The Rules of the Game

Original artwork by Dario Bijelac

Li brushed the snow off of the Buddha statues that covered the steps outside of Yue’s house. The clouds hung heavy in the sky, and Li was sure that it would snow again soon. But Yue would make the most hideous gurgles and whistling breaths if she did not brush the snow off of the smooth round heads. Their serene gazes and jolly bellies radiated peace and joy.

The idea of the Buddha statues was perverted by the presence of Yue, visible through the window, a lump of what was once human, his decaying rolls of fat rippling over the edge of the lounger that served as seat, bed, and podium. His flat, frantic eyes followed Li and she tried to ignore him. 

Li had been brushing off the statues for so long, she had almost stopped minding. It was just another chore, another necessary part of life. She imagined her mother brushing off the statues, and her mother’s mother, and her mother before that, for as long as her family could remember. Her imagination wandered further, and she could see a different little girl, and another after that, their tiny bodies shivering in the light of a hundred future snowfalls. A pit grew in her stomach, and now instead she saw herself, withered and deformed, trapped in the endless repetition by Yue’s need for a caretaker and her own inability to imagine a world, past or future, without him.

She wished Yue would die, but knew that his demise was not so simple as wishing. The Dark Man had explained Yue’s predicament to her.

“He has no attachment to life, but he has no attachment to death,” the Dark Man said the last time she stopped him on these same snowy steps, begging him not to go without Yue. “He cannot leave one form of existence when he does not recognize any form. He has no attachments to any world, or any person. But he will never be free, he will never escape his grotesque form, as long as he is attached to the rules of the game.”

The chessboard was always out in front of Yue. Li did not understand all the rules of chess. The only game she ever played was the clean-up game of housework. Li followed Yue’s straining movement as she guided his arm around the board, moving the pawns and rooks. It ended when the Dark Man tipped over his own black king in defeat. 

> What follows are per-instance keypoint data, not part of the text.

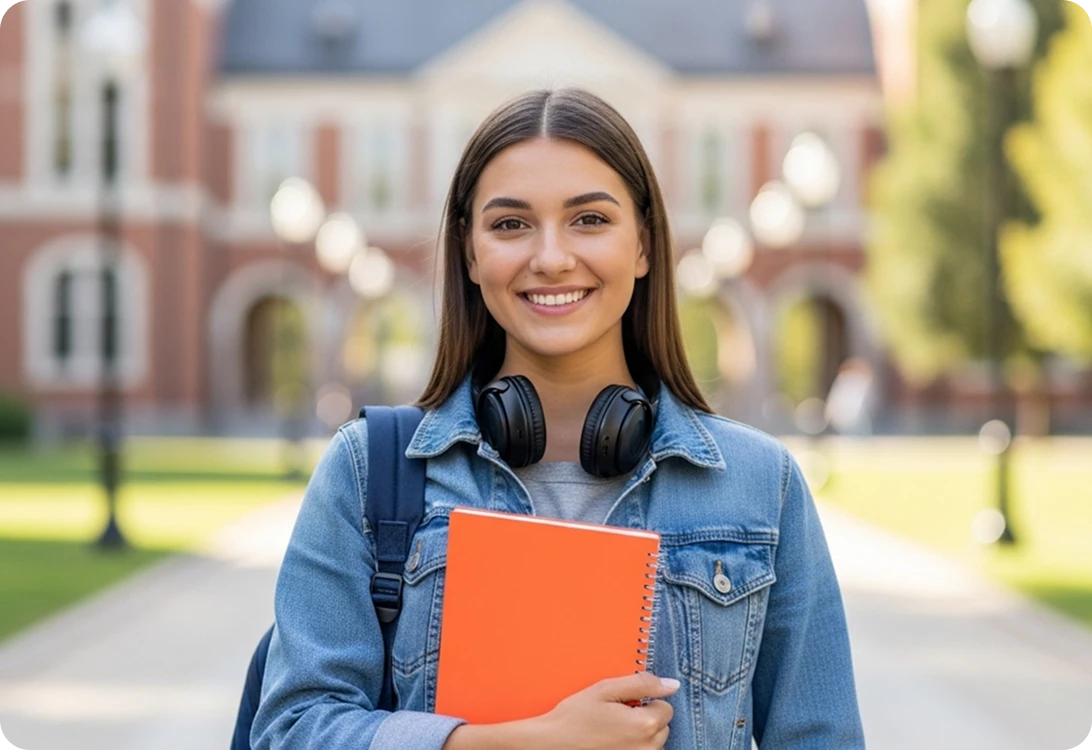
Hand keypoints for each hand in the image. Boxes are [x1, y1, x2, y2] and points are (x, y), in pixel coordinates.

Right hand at [441, 672, 678, 749]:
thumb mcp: (605, 690)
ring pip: (653, 744)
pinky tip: (611, 743)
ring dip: (640, 735)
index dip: (646, 700)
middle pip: (663, 727)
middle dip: (645, 718)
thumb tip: (672, 684)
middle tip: (616, 715)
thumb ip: (642, 683)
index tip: (625, 703)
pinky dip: (632, 748)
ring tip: (611, 730)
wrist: (550, 745)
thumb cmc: (574, 717)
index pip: (666, 707)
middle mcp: (647, 748)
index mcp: (644, 725)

Sometimes Li thought that he lost on purpose, enjoying the eternal suffering of Yue and his family. But Li had a feeling that he respected the rules of the game too, even if he was not as attached to them as Yue. 

Every year, Yue and Li waited for him, and every year he came to play for Yue’s last thread of attachment that kept him in this world of appearances. And his time had come again. 

Li saw the Dark Man’s form appear at the foot of their driveway. She stopped brushing off the Buddhas, triggering Yue’s indignant blubbering and sputters until he also saw the Dark Man, which triggered excited blubbering and sputters. 

“How are you doing, Li?” the Dark Man asked as she led him inside. 

“Not great,” said Li. “Play better this time.”

The Dark Man sat across the board from Yue and chuckled, and Li was reminded of dry leaves cracking in an autumn wind. Li took her place beside Yue and picked up his arm, guiding the dead limb to the pawn he desired to move. Limp fingers pushed the white piece forward and the game began. 

Li watched as they played, observing the dance of the pieces that always ended in disappointment. Though she held such a great stake in the outcome, she could still appreciate the beauty in the logic, the rhythm of each changing turn. She could understand how Yue could accept the nonexistence of the world, hold no attachment to life or death, the statues outside or even Li, his ever-present puppeteer, while still failing to see the nonexistence of the rules of the game.

Because in truth, there were no rules. 

If there was no world, no life, no death, no people, no forms, then why were they all respecting this impermanent idea, this unnecessary attachment?

Yue wanted to reach for the bishop. Li did not let him.

A whine began deep in his throat, hissing through cracks and holes in the skin of his neck. The Dark Man smiled, broad and deep, the smile of a skull.

Li guided Yue’s hand to his own white king, and tipped it over. A surrender. 

Was she allowed to do it? Li did not care. Neither did the Dark Man. Yue’s flat eyes filled with rage, then understanding. The Dark Man nodded a farewell to Li and both men were gone. 

Li was alone in the small room. She brushed the chess pieces off the board and watched them fall to the floor, meaningless outside of their purpose in the game. 

Outside, it began to snow. Li watched the white flakes stick on the heads of the enlightened stone men, a less grotesque immortality decorating what were now her own steps. 

When it stopped snowing, she would go outside and brush them off once more. Yue was not here to make her do it now, but it was still a necessary chore. And Li did not really mind the activity anymore.

In fact, she had grown rather attached to it.